# What is required
Print the data that follows exactly as it stands, from its first line through the line containing "left hip: (118, 155)", and stop there.

────

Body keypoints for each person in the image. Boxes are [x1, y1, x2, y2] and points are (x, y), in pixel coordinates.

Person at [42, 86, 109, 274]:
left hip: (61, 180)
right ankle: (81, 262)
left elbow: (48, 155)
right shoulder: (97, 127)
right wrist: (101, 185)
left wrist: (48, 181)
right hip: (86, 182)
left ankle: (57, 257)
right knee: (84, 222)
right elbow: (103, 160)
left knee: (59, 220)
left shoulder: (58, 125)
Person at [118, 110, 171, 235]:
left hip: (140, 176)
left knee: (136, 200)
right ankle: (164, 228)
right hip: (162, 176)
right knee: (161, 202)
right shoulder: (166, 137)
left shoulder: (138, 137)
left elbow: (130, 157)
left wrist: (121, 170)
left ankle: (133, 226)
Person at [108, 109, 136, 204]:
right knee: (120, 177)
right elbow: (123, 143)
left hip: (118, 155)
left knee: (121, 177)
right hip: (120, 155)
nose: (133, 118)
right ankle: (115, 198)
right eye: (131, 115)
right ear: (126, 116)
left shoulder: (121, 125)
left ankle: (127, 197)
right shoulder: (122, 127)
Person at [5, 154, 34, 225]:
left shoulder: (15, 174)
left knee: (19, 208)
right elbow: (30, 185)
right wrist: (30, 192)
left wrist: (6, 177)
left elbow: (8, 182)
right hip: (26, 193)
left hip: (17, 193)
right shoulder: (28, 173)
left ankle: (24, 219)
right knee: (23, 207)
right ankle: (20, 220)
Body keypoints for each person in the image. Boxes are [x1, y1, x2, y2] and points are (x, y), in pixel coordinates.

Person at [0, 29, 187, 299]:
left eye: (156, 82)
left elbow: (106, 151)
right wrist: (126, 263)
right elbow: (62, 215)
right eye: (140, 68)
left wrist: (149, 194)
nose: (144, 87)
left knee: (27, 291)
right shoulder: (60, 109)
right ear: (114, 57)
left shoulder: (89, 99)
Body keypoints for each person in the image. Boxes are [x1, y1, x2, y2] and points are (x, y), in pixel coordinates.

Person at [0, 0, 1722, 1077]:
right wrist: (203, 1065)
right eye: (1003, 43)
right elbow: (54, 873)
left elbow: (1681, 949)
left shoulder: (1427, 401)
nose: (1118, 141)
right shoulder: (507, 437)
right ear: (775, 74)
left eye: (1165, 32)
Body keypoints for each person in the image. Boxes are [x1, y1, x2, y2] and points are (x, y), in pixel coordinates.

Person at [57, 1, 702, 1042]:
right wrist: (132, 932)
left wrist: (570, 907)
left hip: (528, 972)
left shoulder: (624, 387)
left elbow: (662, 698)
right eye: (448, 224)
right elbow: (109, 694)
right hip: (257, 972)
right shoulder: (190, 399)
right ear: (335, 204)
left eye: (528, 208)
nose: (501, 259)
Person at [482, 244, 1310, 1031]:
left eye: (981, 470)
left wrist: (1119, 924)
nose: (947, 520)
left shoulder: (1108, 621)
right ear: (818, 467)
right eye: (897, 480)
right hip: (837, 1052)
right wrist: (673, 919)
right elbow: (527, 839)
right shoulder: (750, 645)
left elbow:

────

# Final answer
Body keypoints for each person in the image. Boxes are [x1, y1, x2, y2] and points are (x, y), in pixel coordinates.

Person at [42, 86, 109, 274]:
left hip: (61, 180)
right ankle: (81, 262)
left elbow: (48, 155)
right shoulder: (97, 127)
right wrist: (101, 185)
left wrist: (48, 181)
right hip: (86, 182)
left ankle: (57, 257)
right knee: (84, 222)
right elbow: (103, 160)
left knee: (59, 220)
left shoulder: (58, 125)
Person at [118, 110, 171, 235]:
left hip: (140, 176)
left knee: (136, 200)
right ankle: (164, 228)
right hip: (162, 176)
right knee: (161, 202)
right shoulder: (166, 137)
left shoulder: (138, 137)
left elbow: (130, 157)
left wrist: (121, 170)
left ankle: (133, 226)
Person at [108, 109, 136, 204]:
right knee: (120, 177)
right elbow: (123, 143)
left hip: (118, 155)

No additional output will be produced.